Jaime Machado: Pela manifestação e pelas providências tomadas a partir do próprio Governo do Estado eu não tenho dúvidas de
que as lamentáveis ocorrências serviram para redirecionar a
orientação policial quanto ao trabalho nos estádios. Penso que todos devem ter confiança porque episódios como este não se repetirão.
Pergunta Internauta: A punição acho que não será grave 'pois estamos no Brasil', mas espero que alguma atitude seja tomada com justiça.Vale lembrar que os maus tratos não foram somente na hora da confusão, já na entrada eles tiraram das crianças bandeirinhas que o clube distribuiu para o espetáculo.
Pergunta: O excesso de trabalho dos brigadianos pode servir como justificativa para a ação de domingo no Beira-Rio?
Jaime Machado: O comando da Brigada já se manifestou sobre o regime do horário de trabalho e concessão de folgas aos agentes policiais.
Pergunta: O comando afirma que as folgas estão dentro do que exige a Constituição, mas o presidente da Associação de Cabos e Soldados apresentou a carga horária excessiva como grande
responsável pelos excessos, afirmando, inclusive, que os mesmos policiais que
fizeram o policiamento no jogo do Inter haviam trabalhado no sábado, no jogo do Grêmio.
Jaime Machado: Este é um problema que só pode ser resolvido no plano das relações de trabalho entre empregado e empregador mediante negociação, como a lei prevê.
Pergunta: Qual o prejuízo que essas ações da Brigada Militar podem trazer para a imagem da corporação no resto do país, pois as imagens correram o Brasil no domingo?
Jaime Machado: Acho que o prejuízo já está causado, porque a relação entre os cidadão e o serviço público de segurança deve ser uma relação de confiança que deve ter um equilíbrio que foi quebrado. Cabe à Brigada Militar assumir uma postura não apenas de desculpa, mas também de responsabilidade, que a tradição dessa corporação, através de seus atuais comandantes, saberá assumir.
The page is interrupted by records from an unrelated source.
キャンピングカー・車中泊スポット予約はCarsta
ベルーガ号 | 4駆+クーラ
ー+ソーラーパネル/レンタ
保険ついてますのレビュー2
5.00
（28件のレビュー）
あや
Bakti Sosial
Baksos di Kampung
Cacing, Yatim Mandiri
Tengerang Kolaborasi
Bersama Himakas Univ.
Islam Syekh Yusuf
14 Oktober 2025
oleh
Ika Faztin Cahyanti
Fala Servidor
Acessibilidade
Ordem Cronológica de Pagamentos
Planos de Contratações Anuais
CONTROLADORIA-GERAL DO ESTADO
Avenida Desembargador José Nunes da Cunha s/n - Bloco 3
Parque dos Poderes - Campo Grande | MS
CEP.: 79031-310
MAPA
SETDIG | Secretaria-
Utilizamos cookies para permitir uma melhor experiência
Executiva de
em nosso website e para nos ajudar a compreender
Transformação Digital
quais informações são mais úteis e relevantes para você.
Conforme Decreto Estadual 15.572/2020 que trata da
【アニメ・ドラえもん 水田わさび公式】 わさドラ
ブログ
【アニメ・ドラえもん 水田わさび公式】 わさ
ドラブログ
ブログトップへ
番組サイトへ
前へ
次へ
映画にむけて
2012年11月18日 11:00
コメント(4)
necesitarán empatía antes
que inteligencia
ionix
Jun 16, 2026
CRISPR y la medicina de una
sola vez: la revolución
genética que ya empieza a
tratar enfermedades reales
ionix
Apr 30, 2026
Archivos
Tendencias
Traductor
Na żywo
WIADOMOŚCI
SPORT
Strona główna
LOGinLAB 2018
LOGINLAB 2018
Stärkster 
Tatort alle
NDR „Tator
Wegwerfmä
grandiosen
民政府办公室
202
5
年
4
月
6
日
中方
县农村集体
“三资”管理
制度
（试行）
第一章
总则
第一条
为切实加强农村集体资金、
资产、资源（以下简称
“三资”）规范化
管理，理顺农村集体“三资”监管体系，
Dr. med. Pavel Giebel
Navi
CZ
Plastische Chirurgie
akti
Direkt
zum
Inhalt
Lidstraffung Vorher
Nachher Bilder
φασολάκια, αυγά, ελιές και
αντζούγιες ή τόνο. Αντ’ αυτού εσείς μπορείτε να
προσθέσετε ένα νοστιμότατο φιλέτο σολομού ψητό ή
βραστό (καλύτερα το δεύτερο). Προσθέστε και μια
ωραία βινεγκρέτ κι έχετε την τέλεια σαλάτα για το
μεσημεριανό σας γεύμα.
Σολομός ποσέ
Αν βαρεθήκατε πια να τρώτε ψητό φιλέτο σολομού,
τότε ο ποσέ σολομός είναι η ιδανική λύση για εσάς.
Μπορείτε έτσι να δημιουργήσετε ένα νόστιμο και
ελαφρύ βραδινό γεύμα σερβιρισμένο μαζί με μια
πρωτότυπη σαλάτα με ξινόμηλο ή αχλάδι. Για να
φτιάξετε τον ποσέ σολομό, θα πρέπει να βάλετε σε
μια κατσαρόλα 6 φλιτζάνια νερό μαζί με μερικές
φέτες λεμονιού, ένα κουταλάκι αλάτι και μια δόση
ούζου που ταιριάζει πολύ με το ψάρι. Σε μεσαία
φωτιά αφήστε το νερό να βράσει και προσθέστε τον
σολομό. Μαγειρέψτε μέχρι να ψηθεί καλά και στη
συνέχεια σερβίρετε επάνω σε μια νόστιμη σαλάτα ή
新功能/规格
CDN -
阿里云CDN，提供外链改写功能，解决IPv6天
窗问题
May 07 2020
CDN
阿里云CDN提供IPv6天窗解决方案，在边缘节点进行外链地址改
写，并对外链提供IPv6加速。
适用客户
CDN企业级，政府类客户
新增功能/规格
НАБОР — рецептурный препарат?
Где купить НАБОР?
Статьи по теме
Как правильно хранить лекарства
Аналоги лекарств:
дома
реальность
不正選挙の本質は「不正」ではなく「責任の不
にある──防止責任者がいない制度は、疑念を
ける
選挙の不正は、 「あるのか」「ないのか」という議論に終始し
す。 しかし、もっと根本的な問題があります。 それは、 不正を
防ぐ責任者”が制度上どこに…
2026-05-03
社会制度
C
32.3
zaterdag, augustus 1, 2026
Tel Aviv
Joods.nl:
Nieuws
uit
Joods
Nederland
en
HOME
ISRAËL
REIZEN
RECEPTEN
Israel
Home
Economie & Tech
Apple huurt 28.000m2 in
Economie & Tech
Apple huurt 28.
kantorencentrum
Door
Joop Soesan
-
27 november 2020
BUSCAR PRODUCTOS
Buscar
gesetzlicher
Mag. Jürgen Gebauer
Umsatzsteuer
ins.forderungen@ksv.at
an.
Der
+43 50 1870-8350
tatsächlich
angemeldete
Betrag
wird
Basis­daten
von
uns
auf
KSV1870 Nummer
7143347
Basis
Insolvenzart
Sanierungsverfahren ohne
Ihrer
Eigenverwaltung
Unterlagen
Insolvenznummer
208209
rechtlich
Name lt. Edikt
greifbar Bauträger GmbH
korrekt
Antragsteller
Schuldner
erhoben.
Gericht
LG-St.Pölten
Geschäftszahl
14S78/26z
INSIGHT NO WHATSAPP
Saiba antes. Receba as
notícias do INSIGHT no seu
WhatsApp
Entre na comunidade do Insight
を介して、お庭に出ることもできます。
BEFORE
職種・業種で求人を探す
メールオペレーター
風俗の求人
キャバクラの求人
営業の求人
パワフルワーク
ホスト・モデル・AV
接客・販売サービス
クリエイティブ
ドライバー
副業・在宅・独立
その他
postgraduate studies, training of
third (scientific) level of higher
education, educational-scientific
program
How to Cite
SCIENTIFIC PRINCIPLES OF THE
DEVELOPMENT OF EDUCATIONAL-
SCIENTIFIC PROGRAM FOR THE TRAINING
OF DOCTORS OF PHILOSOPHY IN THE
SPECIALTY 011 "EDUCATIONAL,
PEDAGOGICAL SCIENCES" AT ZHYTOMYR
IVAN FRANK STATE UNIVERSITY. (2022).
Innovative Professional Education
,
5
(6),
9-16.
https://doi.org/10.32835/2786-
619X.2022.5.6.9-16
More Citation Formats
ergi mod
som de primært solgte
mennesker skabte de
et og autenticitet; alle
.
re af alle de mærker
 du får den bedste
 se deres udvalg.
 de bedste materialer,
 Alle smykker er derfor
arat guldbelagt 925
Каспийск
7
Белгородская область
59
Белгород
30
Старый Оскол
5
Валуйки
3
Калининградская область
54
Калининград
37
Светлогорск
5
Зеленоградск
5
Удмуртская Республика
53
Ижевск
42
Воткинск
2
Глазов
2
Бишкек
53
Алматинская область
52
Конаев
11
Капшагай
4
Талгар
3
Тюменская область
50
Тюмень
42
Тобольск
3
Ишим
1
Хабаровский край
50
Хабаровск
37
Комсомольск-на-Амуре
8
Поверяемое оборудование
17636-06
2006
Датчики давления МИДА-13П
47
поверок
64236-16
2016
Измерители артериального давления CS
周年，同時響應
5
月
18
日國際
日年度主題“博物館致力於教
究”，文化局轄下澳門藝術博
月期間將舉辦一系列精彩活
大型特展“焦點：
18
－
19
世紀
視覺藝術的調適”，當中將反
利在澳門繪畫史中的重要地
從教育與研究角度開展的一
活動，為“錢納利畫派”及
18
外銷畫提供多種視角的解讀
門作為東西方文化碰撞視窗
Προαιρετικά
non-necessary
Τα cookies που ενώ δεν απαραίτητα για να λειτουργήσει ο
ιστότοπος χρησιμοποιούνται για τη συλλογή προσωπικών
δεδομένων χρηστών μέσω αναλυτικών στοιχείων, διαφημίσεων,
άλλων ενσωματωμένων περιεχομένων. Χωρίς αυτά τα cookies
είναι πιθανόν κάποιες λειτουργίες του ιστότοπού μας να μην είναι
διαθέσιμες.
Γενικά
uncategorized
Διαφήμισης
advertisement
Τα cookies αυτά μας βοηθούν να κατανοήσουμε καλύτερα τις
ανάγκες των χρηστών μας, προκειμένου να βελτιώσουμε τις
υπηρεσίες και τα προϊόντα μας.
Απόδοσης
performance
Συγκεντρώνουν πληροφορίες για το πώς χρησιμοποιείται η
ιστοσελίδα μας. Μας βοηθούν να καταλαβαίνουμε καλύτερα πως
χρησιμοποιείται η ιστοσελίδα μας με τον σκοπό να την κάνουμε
Pergunta Internauta: O senhor falou em providência para evitar novos episódios semelhantes aos do último
domingo. Quais seriam elas especificamente?
Jaime
Machado: Uma delas seria repensar a utilidade das torcidas organizadas e a outra fazer com que o armamento levado pelos policiais não seja utilizado de modo a causar riscos a terceiros.